◆ **WHAT YOU WILL DO**
If a line in the records below contains the word "down", copy it.

◆ **MATERIAL PROVIDED**

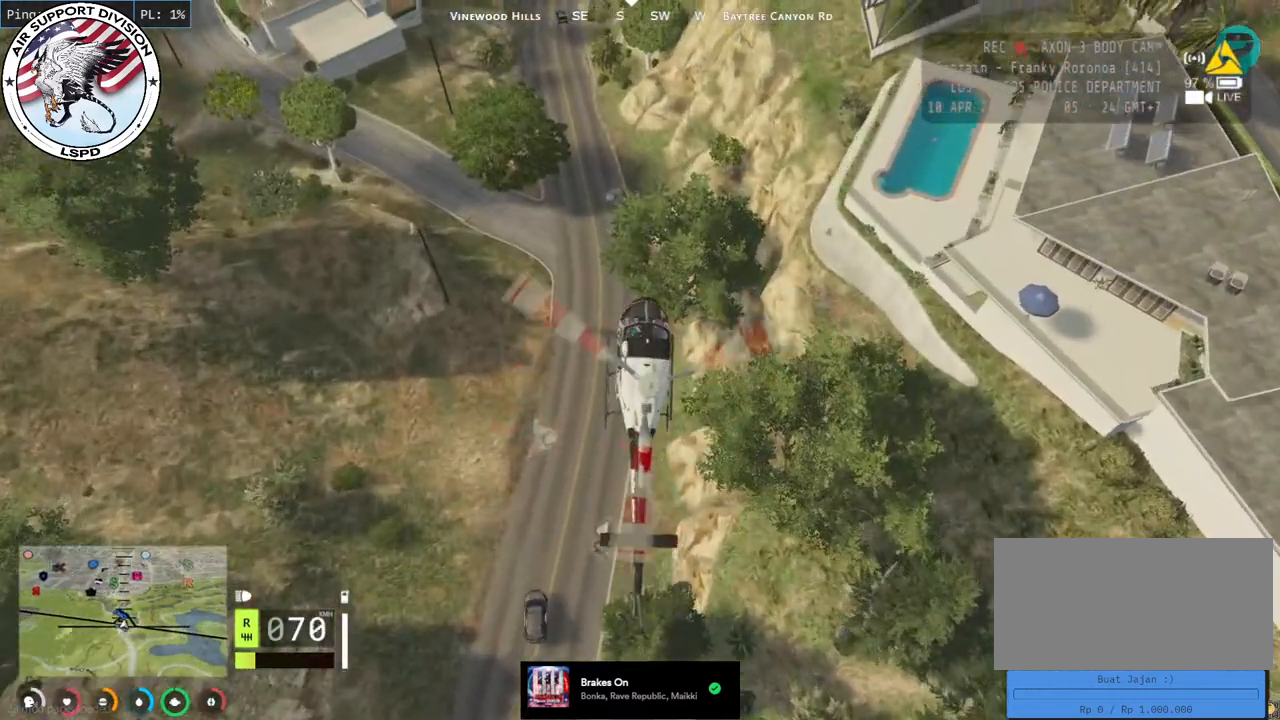
{"keys": [], "mouse": ["left"], "events": [[100, "a", "up"], [150, "s", "up"], [234, "mouse_left", "up"], [450, "mouse_left", "down"]]}
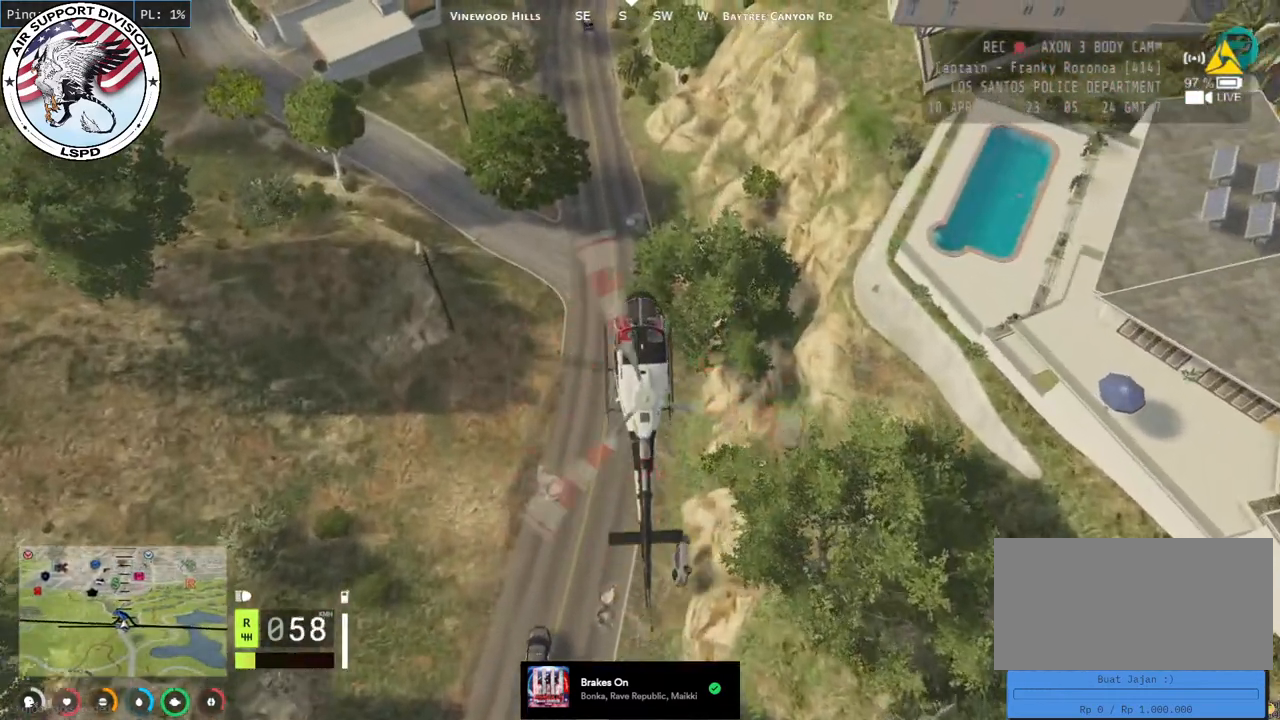
{"keys": ["w"], "mouse": ["left"], "events": [[50, "w", "down"]]}
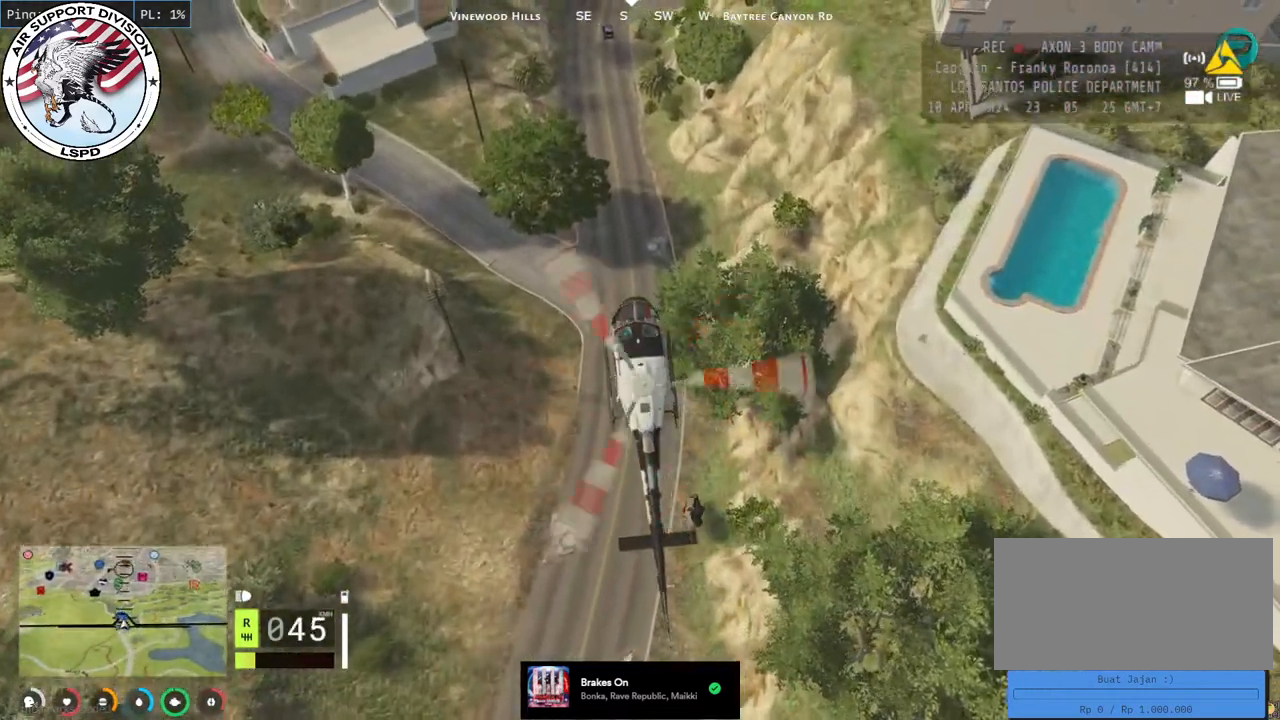
{"keys": [], "mouse": [], "events": [[50, "mouse_left", "up"], [467, "w", "up"]]}
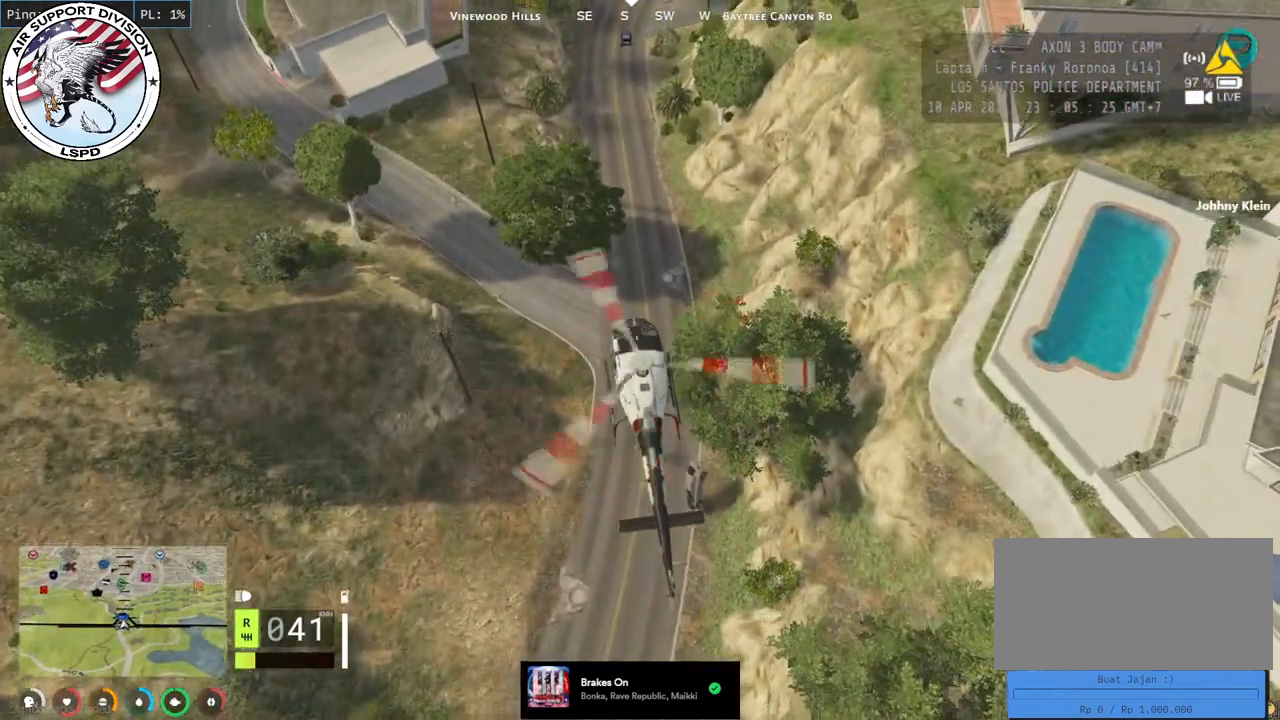
{"keys": ["s"], "mouse": [], "events": [[284, "s", "down"]]}
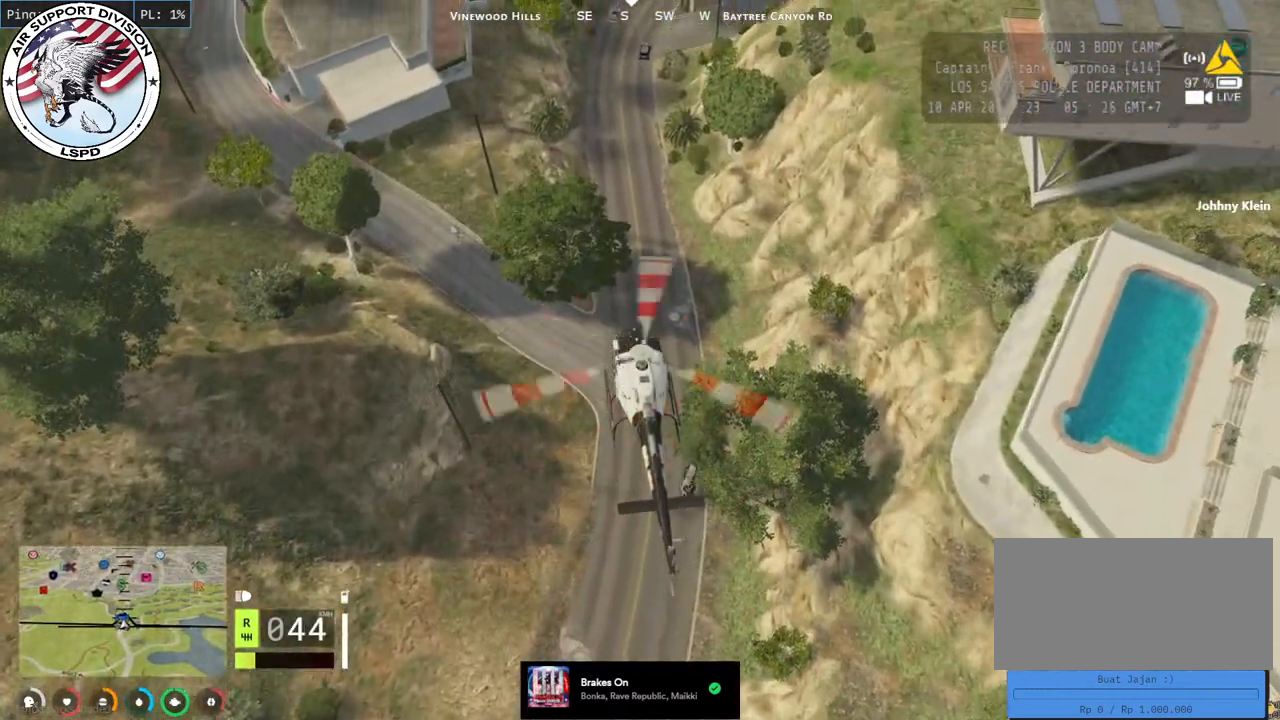
{"keys": ["s"], "mouse": [], "events": []}
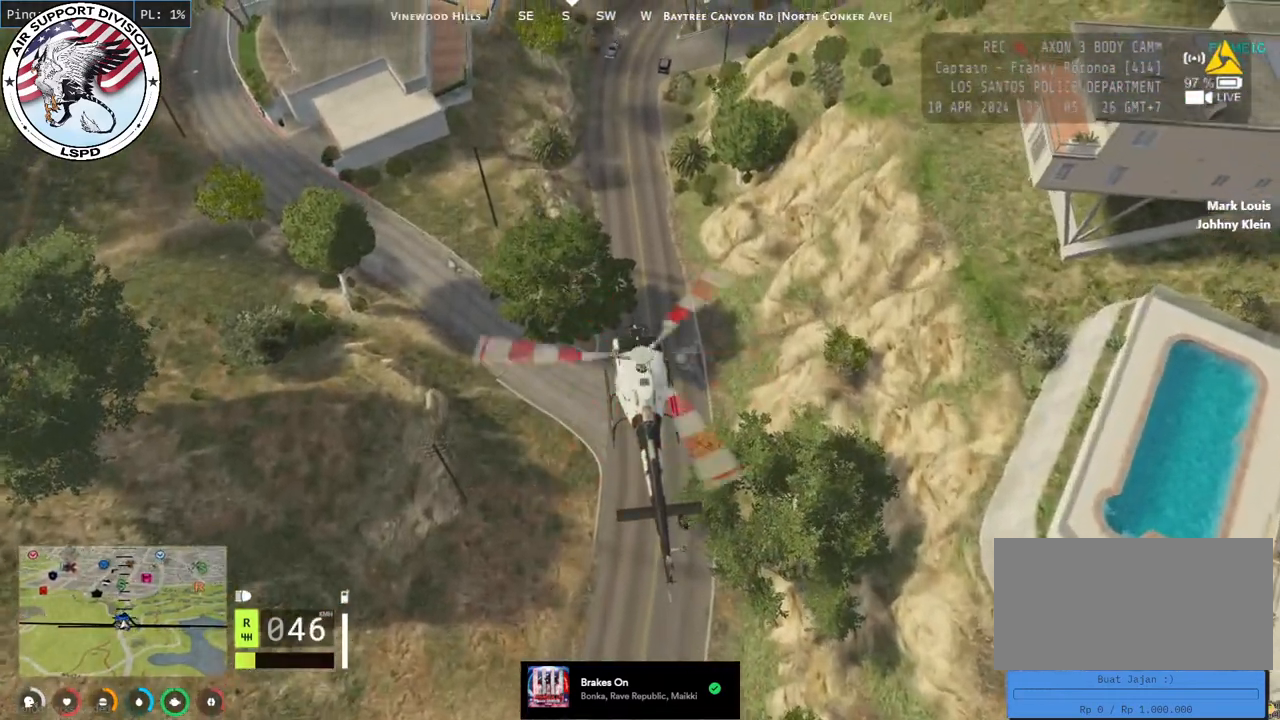
{"keys": [], "mouse": ["left"], "events": [[467, "mouse_left", "down"], [484, "s", "up"]]}
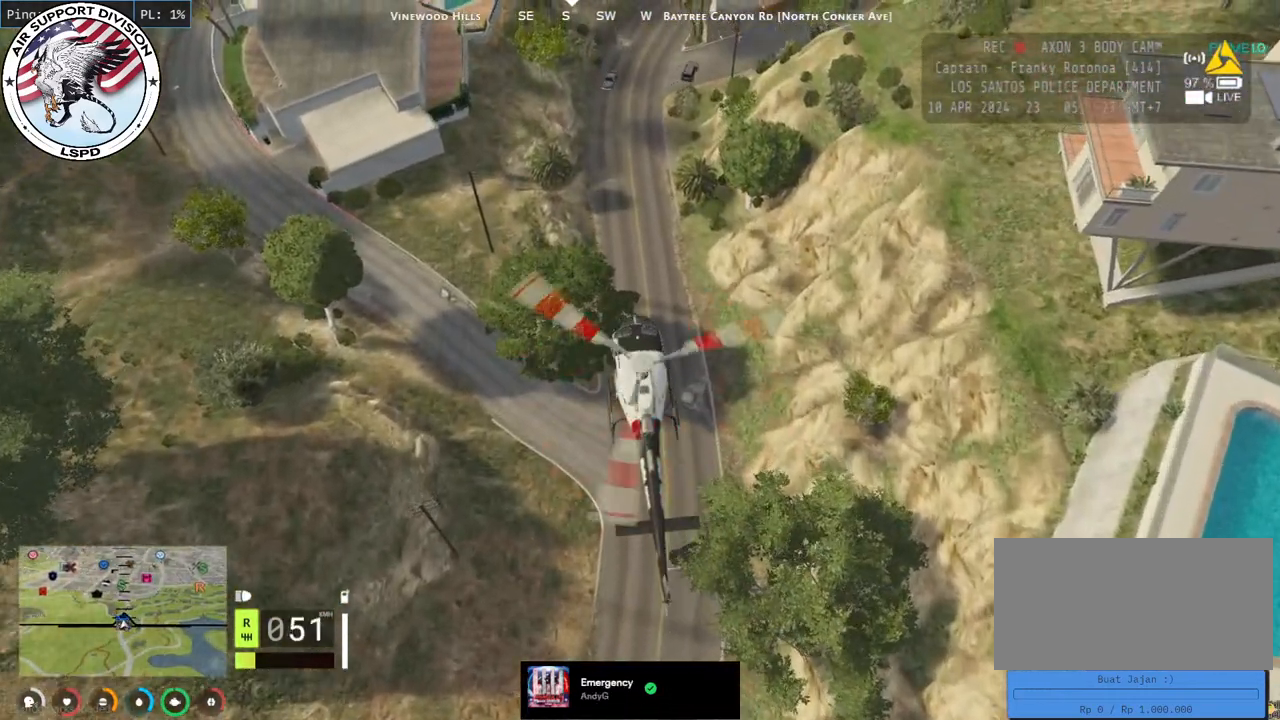
{"keys": ["w"], "mouse": ["left"], "events": [[250, "w", "down"]]}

◆ **WRITTEN ANSWER**
{"keys": [], "mouse": ["left"], "events": [[100, "a", "up"], [150, "s", "up"], [234, "mouse_left", "up"], [450, "mouse_left", "down"]]}
{"keys": ["w"], "mouse": ["left"], "events": [[50, "w", "down"]]}
{"keys": ["s"], "mouse": [], "events": [[284, "s", "down"]]}
{"keys": [], "mouse": ["left"], "events": [[467, "mouse_left", "down"], [484, "s", "up"]]}
{"keys": ["w"], "mouse": ["left"], "events": [[250, "w", "down"]]}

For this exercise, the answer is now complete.